NCCUSL stands for the National Conference of Commissioners on Uniform State Laws, better known as the Uniform Law Commission. The ULC consists of commissioners appointed by each state to discuss and debate in which areas of law there should be uniformity among the states and territories and to draft acts accordingly.
As you can imagine, there are numerous benefits to developing uniform laws, and the ULC has drafted more than 200 uniform laws on various subjects.
But what does the ULC have to do with digital preservation? Well, ensuring that any arbitrary digital data is authentic and reliable has been a long-standing concern for digital preservation professionals (for a variety of background perspectives on the research challenges of authenticity and reliability of digital materials, see here, here or here), with the legal community an especially interested party.
In 2003, the American Association of Law Libraries published the State-by-State Report on Permanent Public Access to Electronic Government Information, the goal of which was to research what state governments were doing to meet the enormous challenges of ensuring permanency and public accessibility of government information on the web.
In March of 2007 they followed this up with the State-By-State Report on Authentication of Online Legal Resources (PDF), designed to report on the relative trustworthiness of state-level primary legal resources on the web.
The 2007 report didn’t mince words:
A significant number of the state online legal resources are official but none are authenticated or afford ready authentication by standard methods. State online primary legal resources are therefore not sufficiently trustworthy.
If you can’t authenticate digital resources you can’t trust them. And if organizations (i.e. lawyers) can’t “trust” electronic documents, they’re going to insist on paper documents instead, building a chain of distrust that works against the creation, use and (eventually) the preservation of digital information.
What is needed are legal statements that vouch for the inherent authenticity of digital information and provide a general outline on processes for ensuring they remain trusted over time.
The AALL activities, as well as concurrent activities taking place at the Government Printing Office and elsewhere spearheaded the impetus towards settling the issue through a uniform act (PDF). While states have moved rapidly into the electronic world, the establishment of public policy regarding the authentication and preservation of these online legal materials has lagged behind. The adoption of a uniform law would harmonize standards for acceptance of electronic legal material across jurisdictional boundaries.
The ULC took up the issue of a possible uniform law on the authentication of online legal materials in early 2008, with representatives from NDIIPP’s Model Technological and Social Architecture for the Preservation of State Government Digital Information project actively participating in the working group process from the beginning.

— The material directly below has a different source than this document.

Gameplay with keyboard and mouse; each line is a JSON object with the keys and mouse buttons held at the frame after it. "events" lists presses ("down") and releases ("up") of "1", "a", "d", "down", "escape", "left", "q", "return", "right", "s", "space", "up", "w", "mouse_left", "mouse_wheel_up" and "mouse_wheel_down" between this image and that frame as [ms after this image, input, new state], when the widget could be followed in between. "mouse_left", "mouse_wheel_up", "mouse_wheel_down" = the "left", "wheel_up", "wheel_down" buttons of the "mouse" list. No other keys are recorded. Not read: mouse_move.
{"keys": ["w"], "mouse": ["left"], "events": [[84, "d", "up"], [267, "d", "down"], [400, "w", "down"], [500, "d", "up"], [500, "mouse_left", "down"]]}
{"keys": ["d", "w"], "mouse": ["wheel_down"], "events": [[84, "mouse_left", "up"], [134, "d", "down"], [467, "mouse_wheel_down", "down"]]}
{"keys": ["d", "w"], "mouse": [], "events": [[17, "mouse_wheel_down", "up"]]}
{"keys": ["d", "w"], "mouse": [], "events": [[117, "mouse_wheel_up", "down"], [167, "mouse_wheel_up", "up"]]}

It wasn’t easy, but by focusing on an outcomes-based, technology neutral approach the ULC was able to bring the Uniform Electronic Legal Material Act to approval at the ULC annual meeting this month.
This is huge! While not proscribing any particular preservation or authentication method or technology, the law establishes a digital preservation framework for official electronic legal materials moving forward.
If legal material defined by the act is published only electronically it must be designated “official” and meet the requirements of the act. If there is a print version of the legal material, an official publisher may designate the online version “official,” but the requirements of the act to authenticate, preserve, and provide access must be met. Once designated “official,” the Act requires the legal materials be:
- Authenticated, by providing a method to determine that it is unaltered;
- Preserved, either in electronic or print form; and
- Accessible, for use by the public on a permanent basis.
And once the law is implemented, entities that previously had been neglectful of their authenticity and preservation responsibilities will be required to address them, jump-starting digital preservation operations nationwide, with the possible emergence of common practices that will enable increased interoperability of digital information and shared methods for preservation across the country.
People are often slow to do something they don’t want to do unless a law makes them do it. And now there’s a law that will make them do it.
April 12, 2013 Update: Links were corrected.